Explicitly correlated coupled cluster calculations of the dissociation energies and barriers to concerted hydrogen exchange of (HF)n oligomers (n=2,3,4,5)

Abstract

The electronic dissociation energies and barriers to concerted hydrogen exchange of (HF) n oligomers with n = 2,...,5 are computed by means of a many-body decomposition of the total electronic energy. The one- and two-body terms are obtained from explicitly correlated coupled cluster calculations including singles, doubles, and a perturbative triples correction (CCSD(T)-R12), in a large Gaussian basis set consisting of 276 contracted atomic functions. The three-body term is computed at the conventional CCSD(T) level in a basis set containing 228 functions. The four- and five-body terms are obtained from explicitly correlated second-order perturbation theory calculations (MP2-R12), using basis sets with 305 (tetramer) and 380 (pentamer) functions. Since the many-body terms are computed using the same basis set (i.e. the basis of the largest fragment) for all fragments and subfragments, our calculations implicitly include a counterpoise correction.
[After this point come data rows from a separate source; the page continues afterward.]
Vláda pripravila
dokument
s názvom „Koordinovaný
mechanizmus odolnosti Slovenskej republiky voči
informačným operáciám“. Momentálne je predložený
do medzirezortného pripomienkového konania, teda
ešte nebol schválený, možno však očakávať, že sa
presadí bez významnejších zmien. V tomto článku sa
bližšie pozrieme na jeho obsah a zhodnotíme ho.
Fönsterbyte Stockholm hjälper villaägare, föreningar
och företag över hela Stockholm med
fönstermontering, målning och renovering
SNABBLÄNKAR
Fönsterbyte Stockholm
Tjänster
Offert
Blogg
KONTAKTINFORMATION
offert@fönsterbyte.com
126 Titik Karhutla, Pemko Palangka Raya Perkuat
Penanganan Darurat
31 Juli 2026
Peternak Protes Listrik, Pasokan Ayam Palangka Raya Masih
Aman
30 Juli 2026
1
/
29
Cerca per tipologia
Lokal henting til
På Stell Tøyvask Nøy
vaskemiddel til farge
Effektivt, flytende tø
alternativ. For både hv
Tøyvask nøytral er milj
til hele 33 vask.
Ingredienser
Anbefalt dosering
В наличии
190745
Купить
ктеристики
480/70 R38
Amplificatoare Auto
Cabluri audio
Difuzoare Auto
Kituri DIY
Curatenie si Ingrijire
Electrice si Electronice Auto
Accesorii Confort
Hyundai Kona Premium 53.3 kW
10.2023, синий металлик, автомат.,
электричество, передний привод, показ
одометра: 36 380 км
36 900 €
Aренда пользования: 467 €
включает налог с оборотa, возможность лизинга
The results of the calculations are compared with semi-empirical one-, two-, and three-body potentials, and new best estimates of the electronic dissociation energies and barriers are inferred. For (HF)2, (HF)3, (HF)4, and (HF)5, respectively, we obtain for the electronic dissociation energies into monomers 19.1(2), 64(2), 116(3) and 158(4)kJmol-1, and for the electronic barriers to concerted hydrogen exchange 175(10), 85(10), 60(10) and 65(10)kJmol-1. The results are shown to be consistent with NMR line broadening data within the framework of transition state theory.